TCEB3C a putative tumor suppressor gene of small intestinal neuroendocrine tumors

• Published in: Endocrine-related cancer Vol. 21; no. 2; pp. 275 - 284
• Main Authors: Edfeldt, Katarina, Ahmad, Tanveer, Åkerström, Göran, Janson, Eva Tiensuu, Hellman, Per, Stålberg, Peter, Björklund, Peyman, Westin, Gunnar
• Format: Journal Article
• Language: English
• Published: England Bioscientifica Ltd 01.04.2014
• Subjects: Cell Line, Tumor; CpG Islands; Elongin; Genes, Tumor Suppressor; Histones - metabolism; Humans; Intestinal Neoplasms - genetics; Intestinal Neoplasms - metabolism; Intestine, Small; Methylation; Neuroendocrine Tumors - genetics; Neuroendocrine Tumors - metabolism; Promoter Regions, Genetic; Transcription Factors - genetics; imprinting; LOH; carcinoid; elongation; epigenetic
• ISSN: 1351-0088; 1479-6821
• DOI: 10.1530/ERC-13-0419

Small intestinal neuroendocrine tumors (SI-NETs), formerly known as midgut carcinoids, are rare and slow-growing neoplasms.

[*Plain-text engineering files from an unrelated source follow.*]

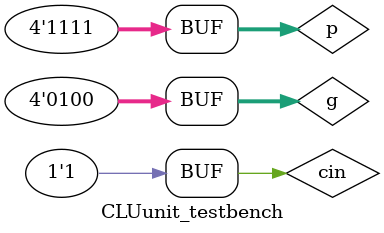
<source format=v>
`timescale 1ns / 1ps

module CLUunit(p,g,cin,c);
input [3:0] p,g;
input cin;
output [3:0] c;
//assign the 4 carries to c0,c1,c2,c3
assign c[0]=(g[0]|(p[0]&cin));
assign c[1]=(g[1]|(p[1]&g[0])|(p[1]&p[0]&cin));
assign c[2]=(g[2]|(p[2]&g[1])|(p[2]&p[1]&g[0])|(p[2]&p[1]&p[0]&cin));
assign c[3] = (g[3]|(p[3]&g[2])|(p[3]&p[2]&g[1])|(p[3]&p[2]&p[1]&p[0]&cin));
endmodule
//testbench forCLU
module CLUunit_testbench;

	// Inputs
	reg [3:0] p;
	reg [3:0] g;
	reg cin;

	// Outputs
	wire [3:0] c;

	// Instantiate the Unit Under Test (UUT)
	CLUunit uut (
		.p(p), 
		.g(g), 
		.cin(cin), 
		.c(c)
	);

	initial begin
		// Initialize Inputs
		p = 4'b1001;
		g = 4'b0101;
		cin = 0;

		// Wait 100 ns for global reset to finish
		#100;
        
		// Add stimulus here

	end
	CLUunit c1(p,g,cin,c);
	always @ *
	begin
	$monitor("\tp=%b\tg=%b\tcin=%b\tc=%b\t",p,g,cin,c);
	#20
	begin
		p=4'b1000;
		g=4'b0100;
		cin=0;
	end
	#20
	begin
		p=4'b1000;
		g=4'b0100;
		cin=1;
	end
	#20
	begin
		p=4'b1000;
		g=4'b0101;
		cin=0;
	end
	#20
	begin
		p=4'b1111;
		g=4'b0100;
		cin=1;
	end
	end
endmodule

</source>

Frequent loss of one copy of chromosome 18 in primary tumors and metastases has been observed. The aim of the study was to investigate a possible role of TCEB3C (Elongin A3), currently the only imprinted gene on chromosome 18, as a tumor suppressor gene in SI-NETs, and whether its expression is epigenetically regulated. Primary tumors, metastases, the human SI-NET cell line CNDT2.5, and two other cell lines were included. Immunohistochemistry, gene copy number determination by PCR, colony formation assay, western blotting, real-time quantitative RT-PCR, RNA interference, and quantitative CpG methylation analysis by pyrosequencing were performed. A large majority of tumors (33/43) showed very low to undetectable Elongin A3 expression and as expected 89% (40/45) displayed one gene copy of TCEB3C. The DNA hypomethylating agent 5-aza-2′-deoxycytidine induced TCEB3C expression in CNDT2.5 cells, in primary SI-NET cells prepared directly after surgery, but not in two other cell lines. Also siRNA to DNMT1 and treatment with the general histone methyltransferase inhibitor 3-deazaneplanocin A induced TCEB3C expression in a cell type-specific way. CpG methylation at the TCEB3C promoter was observed in all analyzed tissues and thus not related to expression. Overexpression of TCEB3C resulted in a 50% decrease in clonogenic survival of CNDT2.5 cells, but not of control cells. The results support a putative role of TCEB3C as a tumor suppressor gene in SI-NETs. Epigenetic repression of TCEB3C seems to be tumor cell type-specific and involves both DNA and histone methylation.